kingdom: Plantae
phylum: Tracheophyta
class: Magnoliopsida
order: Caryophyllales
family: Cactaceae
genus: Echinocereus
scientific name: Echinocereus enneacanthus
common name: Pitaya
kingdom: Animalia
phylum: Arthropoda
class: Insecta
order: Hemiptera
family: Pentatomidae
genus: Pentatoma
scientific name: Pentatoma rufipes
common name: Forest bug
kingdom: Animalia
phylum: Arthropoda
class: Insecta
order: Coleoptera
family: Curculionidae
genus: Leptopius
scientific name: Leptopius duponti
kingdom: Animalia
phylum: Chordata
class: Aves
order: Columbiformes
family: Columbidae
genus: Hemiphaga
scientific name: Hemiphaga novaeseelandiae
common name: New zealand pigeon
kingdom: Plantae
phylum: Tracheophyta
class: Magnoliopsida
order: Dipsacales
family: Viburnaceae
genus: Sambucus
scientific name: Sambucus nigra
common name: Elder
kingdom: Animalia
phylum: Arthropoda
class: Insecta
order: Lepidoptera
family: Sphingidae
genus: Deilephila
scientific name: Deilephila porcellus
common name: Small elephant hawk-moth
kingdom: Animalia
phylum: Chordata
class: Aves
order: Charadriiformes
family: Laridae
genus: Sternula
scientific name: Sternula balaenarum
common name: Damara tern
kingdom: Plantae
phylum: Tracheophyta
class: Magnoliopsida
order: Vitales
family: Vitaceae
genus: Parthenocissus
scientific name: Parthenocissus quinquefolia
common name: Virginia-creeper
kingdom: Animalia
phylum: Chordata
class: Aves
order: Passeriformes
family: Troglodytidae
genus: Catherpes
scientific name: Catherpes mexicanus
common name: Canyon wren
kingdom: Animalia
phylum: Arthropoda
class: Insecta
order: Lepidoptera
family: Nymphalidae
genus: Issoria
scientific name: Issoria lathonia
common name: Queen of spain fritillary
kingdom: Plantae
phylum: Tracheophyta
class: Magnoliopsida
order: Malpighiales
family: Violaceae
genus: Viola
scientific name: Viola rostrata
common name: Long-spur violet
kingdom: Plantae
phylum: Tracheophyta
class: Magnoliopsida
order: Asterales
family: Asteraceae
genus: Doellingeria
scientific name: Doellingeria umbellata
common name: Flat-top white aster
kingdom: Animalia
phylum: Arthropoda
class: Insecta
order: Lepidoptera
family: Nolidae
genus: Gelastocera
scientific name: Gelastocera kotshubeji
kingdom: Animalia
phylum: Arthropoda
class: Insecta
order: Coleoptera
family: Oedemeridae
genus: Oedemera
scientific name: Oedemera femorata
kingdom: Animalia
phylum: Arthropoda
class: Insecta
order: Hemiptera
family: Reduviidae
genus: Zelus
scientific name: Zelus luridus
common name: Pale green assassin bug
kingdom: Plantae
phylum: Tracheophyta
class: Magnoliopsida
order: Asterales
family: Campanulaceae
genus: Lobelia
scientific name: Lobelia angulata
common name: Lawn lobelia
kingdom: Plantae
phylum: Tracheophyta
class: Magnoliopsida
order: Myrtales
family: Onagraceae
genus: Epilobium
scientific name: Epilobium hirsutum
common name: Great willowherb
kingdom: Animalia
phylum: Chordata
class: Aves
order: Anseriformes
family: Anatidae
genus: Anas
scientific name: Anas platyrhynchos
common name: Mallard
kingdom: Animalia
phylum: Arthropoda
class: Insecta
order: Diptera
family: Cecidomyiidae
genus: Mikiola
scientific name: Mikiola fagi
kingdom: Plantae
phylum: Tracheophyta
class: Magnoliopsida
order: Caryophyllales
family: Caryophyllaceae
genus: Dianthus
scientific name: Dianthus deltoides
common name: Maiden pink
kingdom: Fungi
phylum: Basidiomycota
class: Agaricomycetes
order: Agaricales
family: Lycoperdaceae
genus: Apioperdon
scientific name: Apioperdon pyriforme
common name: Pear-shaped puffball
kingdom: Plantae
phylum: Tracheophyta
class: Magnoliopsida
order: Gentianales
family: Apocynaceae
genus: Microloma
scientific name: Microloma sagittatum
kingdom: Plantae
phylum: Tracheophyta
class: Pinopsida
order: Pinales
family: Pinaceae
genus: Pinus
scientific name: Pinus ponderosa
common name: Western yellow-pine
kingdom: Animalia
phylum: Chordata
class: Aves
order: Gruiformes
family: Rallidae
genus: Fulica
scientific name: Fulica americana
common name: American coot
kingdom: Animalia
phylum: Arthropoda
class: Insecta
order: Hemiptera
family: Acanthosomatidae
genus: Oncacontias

■ What to produce:
Reproduce every line of the listing above, word for word and in the same order.

■ In response:
kingdom: Plantae
phylum: Tracheophyta
class: Magnoliopsida
order: Caryophyllales
family: Cactaceae
genus: Echinocereus
scientific name: Echinocereus enneacanthus
common name: Pitaya
kingdom: Animalia
phylum: Arthropoda
class: Insecta
order: Hemiptera
family: Pentatomidae
genus: Pentatoma
scientific name: Pentatoma rufipes
common name: Forest bug
kingdom: Animalia
phylum: Arthropoda
class: Insecta
order: Coleoptera
family: Curculionidae
genus: Leptopius
scientific name: Leptopius duponti
kingdom: Animalia
phylum: Chordata
class: Aves
order: Columbiformes
family: Columbidae
genus: Hemiphaga
scientific name: Hemiphaga novaeseelandiae
common name: New zealand pigeon
kingdom: Plantae
phylum: Tracheophyta
class: Magnoliopsida
order: Dipsacales
family: Viburnaceae
genus: Sambucus
scientific name: Sambucus nigra
common name: Elder
kingdom: Animalia
phylum: Arthropoda
class: Insecta
order: Lepidoptera
family: Sphingidae
genus: Deilephila
scientific name: Deilephila porcellus
common name: Small elephant hawk-moth
kingdom: Animalia
phylum: Chordata
class: Aves
order: Charadriiformes
family: Laridae
genus: Sternula
scientific name: Sternula balaenarum
common name: Damara tern
kingdom: Plantae
phylum: Tracheophyta
class: Magnoliopsida
order: Vitales
family: Vitaceae
genus: Parthenocissus
scientific name: Parthenocissus quinquefolia
common name: Virginia-creeper
kingdom: Animalia
phylum: Chordata
class: Aves
order: Passeriformes
family: Troglodytidae
genus: Catherpes
scientific name: Catherpes mexicanus
common name: Canyon wren
kingdom: Animalia
phylum: Arthropoda
class: Insecta
order: Lepidoptera
family: Nymphalidae
genus: Issoria
scientific name: Issoria lathonia
common name: Queen of spain fritillary
kingdom: Plantae
phylum: Tracheophyta
class: Magnoliopsida
order: Malpighiales
family: Violaceae
genus: Viola
scientific name: Viola rostrata
common name: Long-spur violet
kingdom: Plantae
phylum: Tracheophyta
class: Magnoliopsida
order: Asterales
family: Asteraceae
genus: Doellingeria
scientific name: Doellingeria umbellata
common name: Flat-top white aster
kingdom: Animalia
phylum: Arthropoda
class: Insecta
order: Lepidoptera
family: Nolidae
genus: Gelastocera
scientific name: Gelastocera kotshubeji
kingdom: Animalia
phylum: Arthropoda
class: Insecta
order: Coleoptera
family: Oedemeridae
genus: Oedemera
scientific name: Oedemera femorata
kingdom: Animalia
phylum: Arthropoda
class: Insecta
order: Hemiptera
family: Reduviidae
genus: Zelus
scientific name: Zelus luridus
common name: Pale green assassin bug
kingdom: Plantae
phylum: Tracheophyta
class: Magnoliopsida
order: Asterales
family: Campanulaceae
genus: Lobelia
scientific name: Lobelia angulata
common name: Lawn lobelia
kingdom: Plantae
phylum: Tracheophyta
class: Magnoliopsida
order: Myrtales
family: Onagraceae
genus: Epilobium
scientific name: Epilobium hirsutum
common name: Great willowherb
kingdom: Animalia
phylum: Chordata
class: Aves
order: Anseriformes
family: Anatidae
genus: Anas
scientific name: Anas platyrhynchos
common name: Mallard
kingdom: Animalia
phylum: Arthropoda
class: Insecta
order: Diptera
family: Cecidomyiidae
genus: Mikiola
scientific name: Mikiola fagi
kingdom: Plantae
phylum: Tracheophyta
class: Magnoliopsida
order: Caryophyllales
family: Caryophyllaceae
genus: Dianthus
scientific name: Dianthus deltoides
common name: Maiden pink
kingdom: Fungi
phylum: Basidiomycota
class: Agaricomycetes
order: Agaricales
family: Lycoperdaceae
genus: Apioperdon
scientific name: Apioperdon pyriforme
common name: Pear-shaped puffball
kingdom: Plantae
phylum: Tracheophyta
class: Magnoliopsida
order: Gentianales
family: Apocynaceae
genus: Microloma
scientific name: Microloma sagittatum
kingdom: Plantae
phylum: Tracheophyta
class: Pinopsida
order: Pinales
family: Pinaceae
genus: Pinus
scientific name: Pinus ponderosa
common name: Western yellow-pine
kingdom: Animalia
phylum: Chordata
class: Aves
order: Gruiformes
family: Rallidae
genus: Fulica
scientific name: Fulica americana
common name: American coot
kingdom: Animalia
phylum: Arthropoda
class: Insecta
order: Hemiptera
family: Acanthosomatidae
genus: Oncacontias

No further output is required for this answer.